In regard to Introduction and Types of User Involvement
"Encouraging ..."
- Promotion of informal tests should be handled with care. First of
all, it is necessary to clearly identify the purpose of the evaluation
and under which circumstances it will be conducted, e.g., constrained
time and money resources as well as availability of possible test
participants. Then it can be decided what evaluation method suits best.
As a support for the reader, different usability methods should be
briefly introduced, so the differences become clear also in regard to
the results obtained, e.g., informal tests with one or two test
participants are really only of informative value. Limitations in
reliability of test results should also be mentioned in regard to user
tests with small test samples (see also section on Findings.).
- Furthermore, a paragraph needs to be added that stresses the
importance of a test design that is well thought through. This also
refers to informal tests. The impression that informal tests with small
test samples can be carried out easily without any background knowledge
should be avoided to ensure useful outcome.
- Part of proper test design is development of adequate and complete
test materials, referring to the design of appropriate questionnaires
(formulating the right questions, choosing the right answering mode),
collection of all data necessary and, if applicable, creation of a test
scenario with standard task etc. It also must be decided in advance how
the data gained will be evaluated (statistics, reports, excerpts of
protocols, etc.) and what criteria for measurements are applied.
Therefore, it should not be underestimated the effort for conducting
such tests, if a substantial result is expected.

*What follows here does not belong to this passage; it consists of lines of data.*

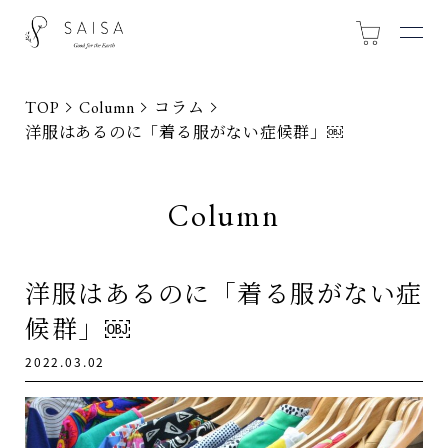
TOP
Column
コラム
洋服はあるのに「着る服がない症候群」￼
Column
洋服はあるのに「着る服がない症
候群」￼
2022.03.02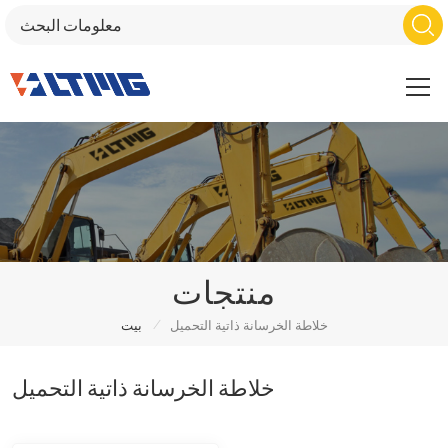
منتجات
/
خلاطة الخرسانة ذاتية التحميل
بيت
خلاطة الخرسانة ذاتية التحميل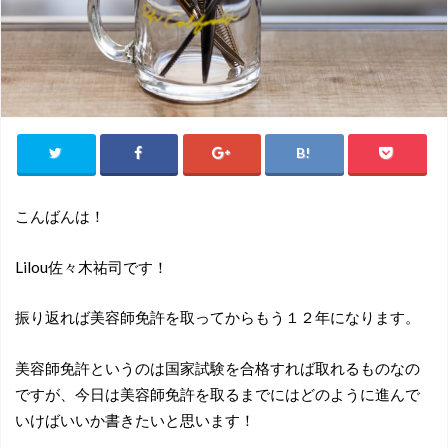
こんばんは！
Lilou佐々木祐司です！
振り返れば美容師免許を取ってからもう１２年になります。
美容師免許というのは国家試験を合格すれば取れるものなの
ですが、今日は美容師免許を取るまでにはどのように進んで
いけばいいか書きたいと思います！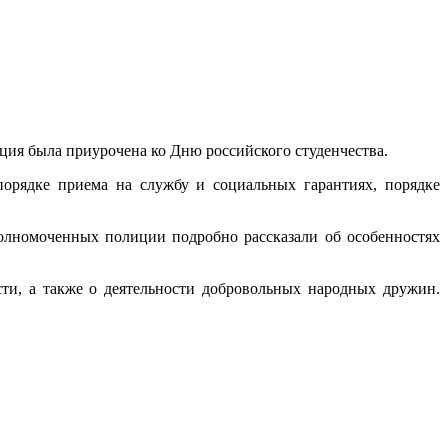
ия была приурочена ко Дню российского студенчества.
порядке приема на службу и социальных гарантиях, порядке
олномоченных полиции подробно рассказали об особенностях
ти, а также о деятельности добровольных народных дружин.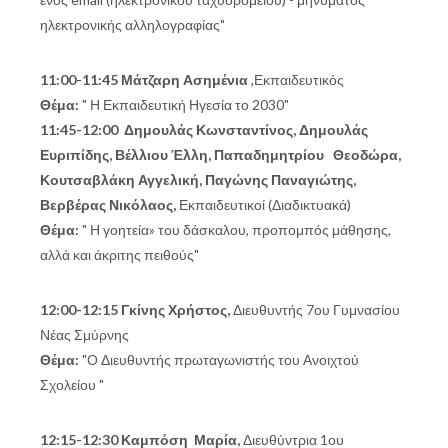
ηλεκτρονικής αλληλογραφίας"
11:00-11:45 Μάτζαρη Ασημένια
,Εκπαιδευτικός
Θέμα:
" Η Εκπαιδευτική Ηγεσία το 2030"
11:45-12:00 Δημουλάς Κωνσταντίνος, Δημουλάς
Ευριπίδης, Βέλλιου Έλλη, Παπαδημητρίου Θεοδώρα,
Κουτσαβλάκη Αγγελική, Παγώνης Παναγιώτης,
Βερβέρας Νικόλαος,
Εκπαιδευτικοί (Διαδικτυακά)
Θέμα:
" Η γοητεία» του δάσκαλου, προπομπός μάθησης,
αλλά και άκριτης πειθούς"
12:00-12:15 Γκίνης Χρήστος,
Διευθυντής 7ου Γυμνασίου
Νέας Σμύρνης
Θέμα:
"Ο Διευθυντής πρωταγωνιστής του Ανοιχτού
Σχολείου "
12:15-12:30 Καμπόση Μαρία,
Διευθύντρια 1ου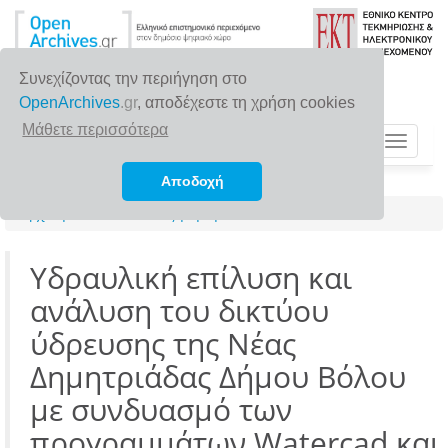
Συνεχίζοντας την περιήγηση στο
OpenArchives
.gr
, αποδέχεστε τη χρήση cookies
Μάθετε περισσότερα
Toggle
navigat
Αποδοχή
Αρχική σελίδα
Αναζήτηση
Υδραυλική επίλυση και
ανάλυση του δικτύου
ύδρευσης της Νέας
Δημητριάδας Δήμου Βόλου
με συνδυασμό των
προγραμμάτων Watercad και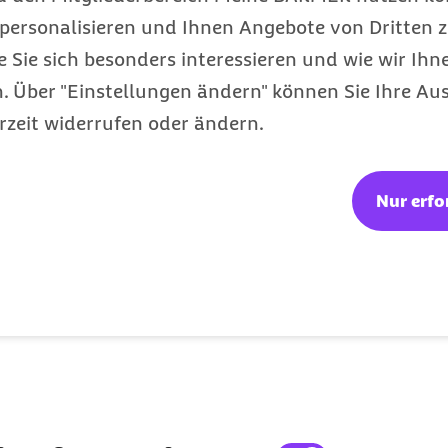
t bei Verkehrsunfällen
personalisieren und Ihnen Angebote von Dritten z
em online ausfüllen und
e Sie sich besonders interessieren und wie wir Ihn
uch gerne per Telefon
 Über "Einstellungen ändern" können Sie Ihre Aus
 oder senden Sie eine
rzeit widerrufen oder ändern.
et haben, obwohl Ihre
Nur erfo
 eines Unfalls gewesen
n, damit wir unsere
inen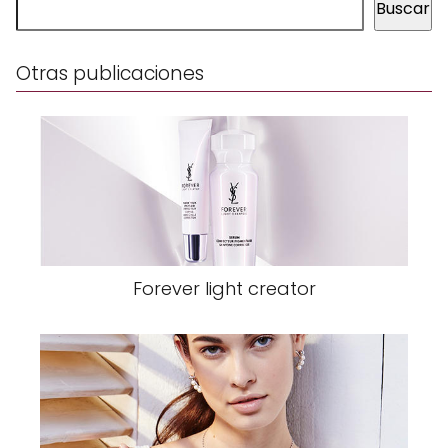
Buscar
Otras publicaciones
Forever light creator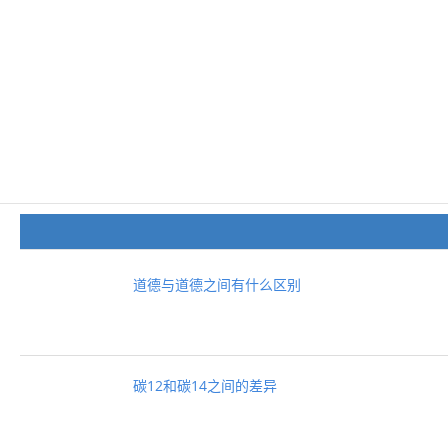
道德与道德之间有什么区别
碳12和碳14之间的差异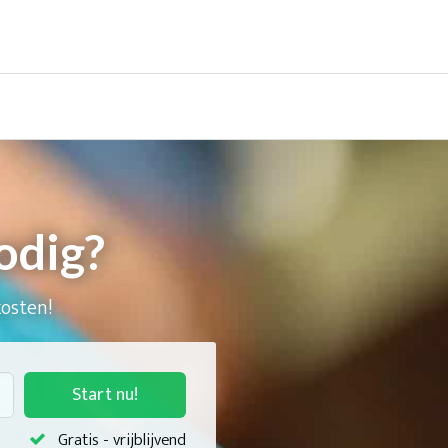
odig?
kosten!
Start nu!
Gratis - vrijblijvend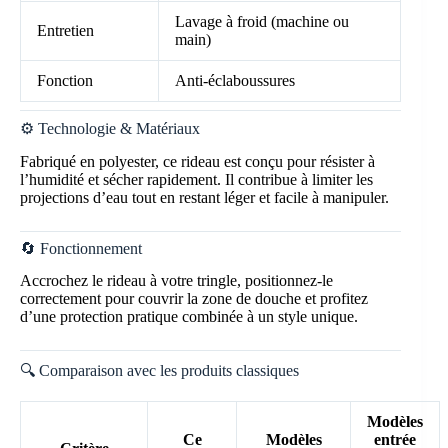
Lavage à froid (machine ou
Entretien
main)
Fonction
Anti-éclaboussures
⚙️ Technologie & Matériaux
Fabriqué en polyester, ce rideau est conçu pour résister à
l’humidité et sécher rapidement. Il contribue à limiter les
projections d’eau tout en restant léger et facile à manipuler.
🔄 Fonctionnement
Accrochez le rideau à votre tringle, positionnez-le
correctement pour couvrir la zone de douche et profitez
d’une protection pratique combinée à un style unique.
🔍 Comparaison avec les produits classiques
Modèles
Ce
Modèles
entrée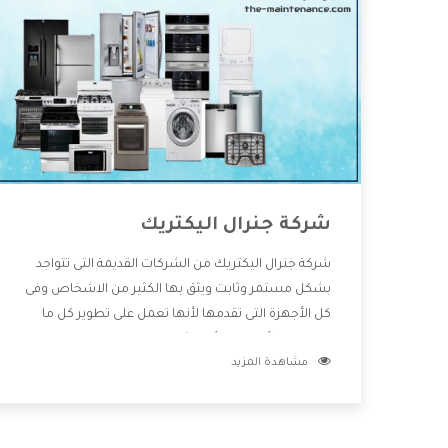
شركة جنرال اليكتريك
شركة جنرال اليكتريك من الشركات القديمة التى تتواجد
بشكل مستمر وثابت ويثق بها الكثير من الاشخاص وفى
كل الأجهزة التى تقدمها لأنها تعمل على تطوير كل ما
يتوافر فى الأسواق ولأنها شركة معروفة تهتم جدا بتوفير
مشاهدة المزيد
أفضل خدمات ما بعد البيع مع المنتجات وتقدم للعملاء
أقوى العروض والخصومات التى تسهل على المستهلك
الاستمتاع بشراء جميع ما نقدمه لكم معنا هتجد كل ما
هو جديد وأفضل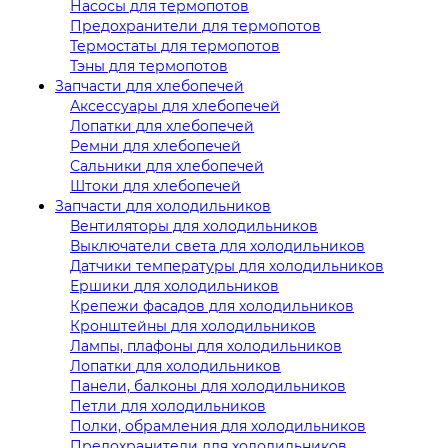
Насосы для термопотов
Предохранители для термопотов
Термостаты для термопотов
Тэны для термопотов
Запчасти для хлебопечей
Аксессуары для хлебопечей
Лопатки для хлебопечей
Ремни для хлебопечей
Сальники для хлебопечей
Штоки для хлебопечей
Запчасти для холодильников
Вентиляторы для холодильников
Выключатели света для холодильников
Датчики температуры для холодильников
Ершики для холодильников
Крепежи фасадов для холодильников
Кронштейны для холодильников
Лампы, плафоны для холодильников
Лопатки для холодильников
Панели, балконы для холодильников
Петли для холодильников
Полки, обрамления для холодильников
Предохранители для холодильников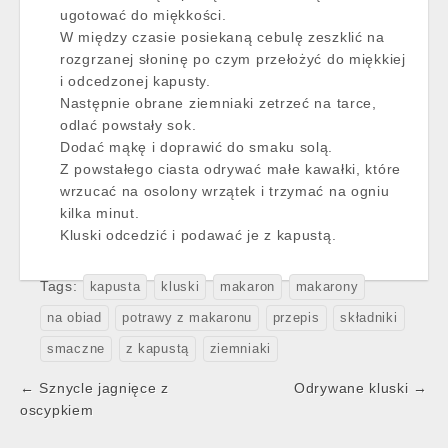
ugotować do miękkości.
W między czasie posiekaną cebulę zeszklić na
rozgrzanej słoninę po czym przełożyć do miękkiej
i odcedzonej kapusty.
Następnie obrane ziemniaki zetrzeć na tarce,
odlać powstały sok.
Dodać mąkę i doprawić do smaku solą.
Z powstałego ciasta odrywać małe kawałki, które
wrzucać na osolony wrzątek i trzymać na ogniu
kilka minut.
Kluski odcedzić i podawać je z kapustą.
Tags:
kapusta
kluski
makaron
makarony
na obiad
potrawy z makaronu
przepis
składniki
smaczne
z kapustą
ziemniaki
Post
← Sznycle jagnięce z
Odrywane kluski →
navigation
oscypkiem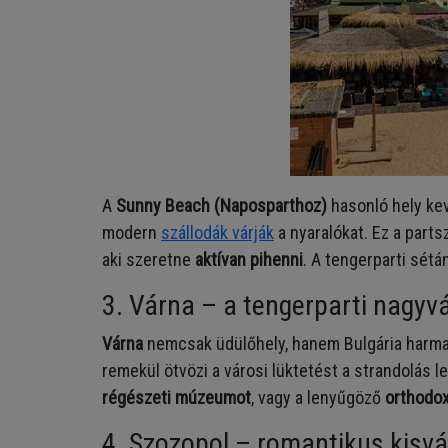
A
Sunny Beach (Naposparthoz)
hasonló hely ke
modern
szállodák várják
a nyaralókat. Ez a parts
aki szeretne
aktívan pihenni
. A tengerparti sét
3. Várna – a tengerparti nagyv
Várna
nemcsak üdülőhely, hanem Bulgária harma
remekül ötvözi a városi lüktetést a strandolás 
régészeti múzeumot
, vagy a lenyűgöző
orthodox
4. Szozopol – romantikus kisv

Finally, at least for
successful formal testing, a pilot study with users different from the
participants of the main test is recommendable for refinement of
procedures and materials of the user study.
In regard to section The User Aspect
"More than screen reader users ..."
- Also in user studies, the widest audience possible should be
included
- The target user group should be particularly considered
In regard to section Understanding [Finding/Results]
"One user not representative of all: ..."
It needs to be assured that test results are of substantial use, so
generally speaking gaining reliable test results should be the goal.
However, depending on the aim of the study and the method chosen, this
might differ. The characteristics of the test participants and the size of
the test sample is tobe determined according to the premises of the user
study (test sample size is an issue yet unsolved: for usability studies a
test sample size of 10-12 seems to be a common understanding, in the field
of psychology, 30 test participants is considered the minimum. In case the
"5 users are enough"-paradigma of Nielsen is used, the drawback must be
considered.
Distinction between usability and accessibility issues: the distinction
between usability and accessibility issues is from our point of view not
feasible, because:
- there is much overlap, for instance see WCAG 2.0, GL 2.5 "Help users
avoid mistakes and make it easy to correct them" is a typical usability
issue)
- many users although not labelled "disabled" have accessibility
problems, e.g., older users who need strong contrast and enlarged font
sizes, people in "handicapping situation", accessing with mobile
devices, etc.
Clearly indicate what the report asserts:
- The way results of the user study are reported/communicated to,
e.g., the Web development department, should be determined in advance.
One possibility could be to provide a list of usability/accessibility
problems with a severity rating as applied in Heuristic evaluation
(cosmetic problem, minor problem, major problem, usability
catastrophe)